Выступили мы из Волковцов в 5 часов вечера и шли по очень красивой и пересечённой местности, напоминавшей Западную Украину. По дороге приходилось постоянно останавливаться и пропускать вперёд по дороге то пехоту, то артиллерию, куда-то спешивших. Сами мы не торопились, так как попасть к месту назначения должны были только к ночи. В каком-то селении, где над обрывом виднелись развалины замка, мы встретились со Стародубовским драгунским полком, при взгляде на который у меня тоскливо сжалось сердце.
Любопытную картину представляют собой полки Туземной дивизии на походе. Беспорядочной вереницей тянутся сотни всадников, сидящих на лошадях всех мастей и калибров. Люди одеты кто во что горазд: кто в бурку, кто в черкеску, кто в кожаную куртку или гимнастёрку. Папахи, башлыки все разноцветные и не без фантазии. В посадке каждого, в вооружении, в манере держаться чувствуется индивидуальность, которая не видна в регулярных кавалерийских полках, где одинаковое обмундирование, седловка и выправка стирают личность и делают всех солдат похожих друг на друга.
Каждый всадник здесь носит винтовку и кинжал, как ему Бог положит на душу, направо и налево, за плечами, стволом вверх и стволом вниз, а то по горскому обычаю и притороченной к седлу, так что только кончик ствола выглядывает из груды разноцветных вьюков. В походе строй мало соблюдается, едут, где рядами, где по три, а где и просто кучками. Отдельные всадники, несмотря на запрещение, часто едут по обочине шоссе, а иногда и просто по полю. На ночёвках и просто при удобном случае многие всадники стараются отстать от полка с намерениями пограбить. С этим командование борется всеми от него зависящими мерами, но очень трудно в такое короткое время вытравить из горцев азиатский взгляд на войну.
Репутация Туземной дивизии, или, как нас зовут в Австрии, «диких
Часам к 11 ночи мы вошли в большое село, которое при свете луны казалось совсем разрушенным артиллерией и пожаром. В нём кое-где светились огни и, по-видимому, ещё имелось кое-какое население. На обширной площади, заваленной обгорелыми брёвнами и штукатуркой, полк спешился, и всё начальство до сотенных командиров включительно ушло в один из наиболее уцелевших домов, над которым на пике развевался какой-то значок. Это был, как говорили, временный штаб бригады.
Когда глаза привыкли к темноте, я разглядел, что с нами рядом стояла тёмная масса людей и лошадей какой-то тоже конной части. Несмотря на присутствие массы людей, на площади было тихо, и только фырканье коней и стук копыт нарушали тишину ночи. Влево за деревней, судя по звуку, в низине, изредка слышались раскатистые выстрелы наших трёхлинеек, на которые издалека лениво отвечали характерным «та-ку» австрийские винтовки.

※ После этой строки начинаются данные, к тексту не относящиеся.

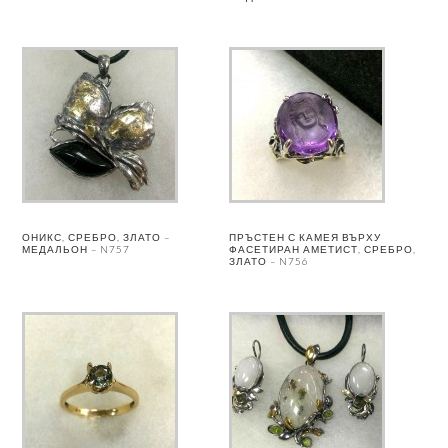
ОНИКС, СРЕБРО, ЗЛАТО –
ПРЪСТЕН С КАМЕЯ ВЪРХУ
МЕДАЛЬОН – N757
ФАСЕТИРАН АМЕТИСТ, СРЕБРО,
ЗЛАТО – N756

После получасового ожидания начальство окончило своё совещание, и стало известно, что мы сейчас идём в окопы на смену 12-й кавалерийской дивизии. Без обеда и ужина, после пройденных 40 вёрст это было не очень приятное известие. В кромешной тьме под накрапывающим дождиком мы выступили из Усть-Бискупе, как называлось сожжённое селение. Спустились под гору и пошли по длинной гати, обсаженной чёрными, как уголь в ночи, деревьями. Судя по охватившей кругом сырости, дорога шла возле Днестра. Под лошадиными копытами туповато гудела мокрая дорога. Прыскали кони, вызванивали о стремена шашки, там и сям вспыхивали красные огоньки папирос. От шедшей впереди сотни наносило конским потом и кислотным душком ремённой амуниции. Этот запах был свой, родной, только коннице присущий запах. С первых дней училищной жизни и затем долгие и долгие месяцы и годы я чувствовал его по дорогам Буковины и Галиции, в донских и кубанских степях, и он, нерушимый душок кавалерийской части, стал мне с годами близок и дорог, как запах отчего дома.
Пройдя гать, мы вышли на обширное пустое пространство – на луговой берег Днестра. По тихой, вполголоса команде спешились, сдали лошадей коноводам и чуть видной в ночи массой выстроились вдоль дороги. Как командир первого взвода, я стоял рядом с Цешковским, который суетился по обыкновению и поминутно отлучался от сотни. Оказалось, что в темноте куда-то запропастились патронные вьюки и их теперь не могли найти. Из мрака было слышно, как начальство по этому случаю слегка поругалось.
− Этот Цешковский… настоящее дитя, − послышался как всегда ленивый голос командира полка. – Цешковский! – крикнул он недовольным голосом. − Где вы там? Пожалуйте сюда!
− Здесь, господин полковник!
− Ведите вашу сотню прямо по дороге до моста. Там вас встретит проводник от 12-й дивизии… Он вас доведёт до окопов… С Богом!